If that sounds familiar, you may just need a little push. So here’s your push: Adopt a shelter pet! Why? It’s good for the animal, for sure. But it’s also really good for YOU! And if you don’t want to take my word for it, there’s actual proof and research and stuff that proves it. Here are ten good reasons to adopt a shelter pet:
- You can save a life. It’s horrifying but true – over 3 million dogs and cats are killed in shelters in the United States each year. Adopt a shelter pet and it can’t become a victim.
- You help reduce the pet population problem. The reason so many healthy animals are put down every year is because there are more dogs and cats than there are homes for them. Each animal you bring into your home is one less that is part of that problem.
- You won’t support puppy mills. Hey, I love puppies. But the way many of those little guys and gals come into the world is via inhumane breeding practices where parent dogs endure disgraceful conditions. Adopt a shelter pet and you don’t pay an unethical breeder to keep up the abuse.
- You teach your children the importance of compassion. When you adopt a shelter pet you help your children learn about second chances, about caring for those who needsecond chances, and so many other important life lessons.
- A pre-owned pet often already has manners. Most of the dogs and cats in shelters have already lived in a home, and they know the basic etiquette required of them. A little training or re-training will get them up to speed in no time.
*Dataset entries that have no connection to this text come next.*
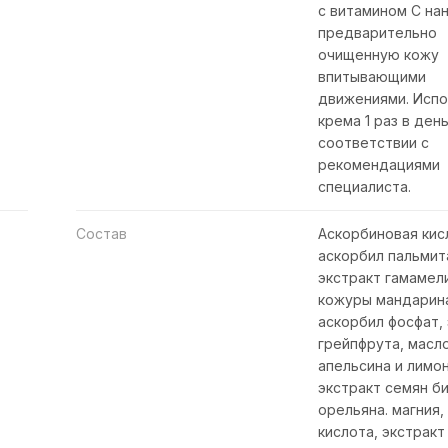
с витамином С на
предварительно
очищенную кожу
впитывающими
движениями. Испо
крема 1 раз в день
соответствии с
рекомендациями
специалиста.
Состав
Аскорбиновая кис
аскорбил пальмит
экстракт гамамел
кожуры мандарина
аскорбил фосфат,
грейпфрута, масл
апельсина и лимон
экстракт семян б
орельяна. магния,
кислота, экстракт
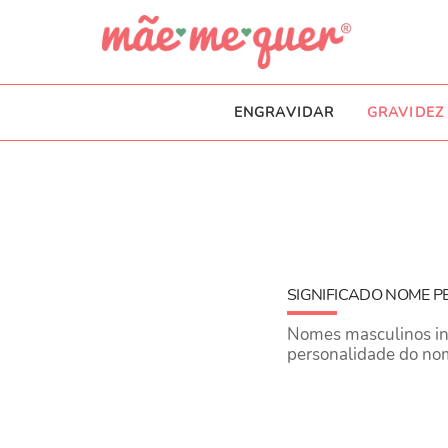
ENGRAVIDAR
GRAVIDEZ
SIGNIFICADO NOME 
Nomes masculinos inic
personalidade do no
- When you adopt a shelter pet you have a friend for life. I don’t know if it will ever be proven, but I am certain that rescued animals KNOW that they were saved and show their appreciation to their humans in exceptional ways.
- You can find your perfect match. Almost all shelter dogs are at least a few months old, and most are fully-grown, so it’s easy to find a dog that is just the one you have been looking for. Big, medium or small. Black, white or brown. Happy to run or thrilled to sit on the couch. You decide who is best by your side. And many shelter staffs will be very helpful with acquainting you with a pet that fits your personality and lifestyle.
- A shelter pet is a drug-free treatment for depression. According to the CDC, people who live with animals are less likely to experience depression than those without one.
- It’s good for your heart. And I don’t mean that in a Hallmark card kind of way. It has been shown that people who have pets tend to have lower rates of heart disease, lower blood pressure, and live longer. That makes an adoption fee look like a deal, doesn’t it?
- “Not all of us can do great things. But we can do small things with great love.” ~Mother Teresa It’s unlikely you can fix all of the world’s problems, but when you adopt a shelter pet you make your world a better place and you make a difference for a dog or cat.
By the way, I write from experience. In 2009 I adopted PJ, an American Brown Dog saved from a shelter in Virginia. I have had a bunch of dogs in my life, and they’ve all been great companions. But there’s something about PJ, his survival story, and the “coincidences” that brought us together that makes my relationship with him extra special. When he sleeps next to me on the couch I often marvel that his life could have been taken from him for no reason other than a “No Vacancy” sign at the shelter. Instead he has brought me years of entertainment, laughter, fun and companionship. I like to think I’ve done the same for him. Although sometimes I think I bore him.
So if you’re considering adding a pet to your family I hope you’ll adopt a shelter pet. You’ll be glad you did!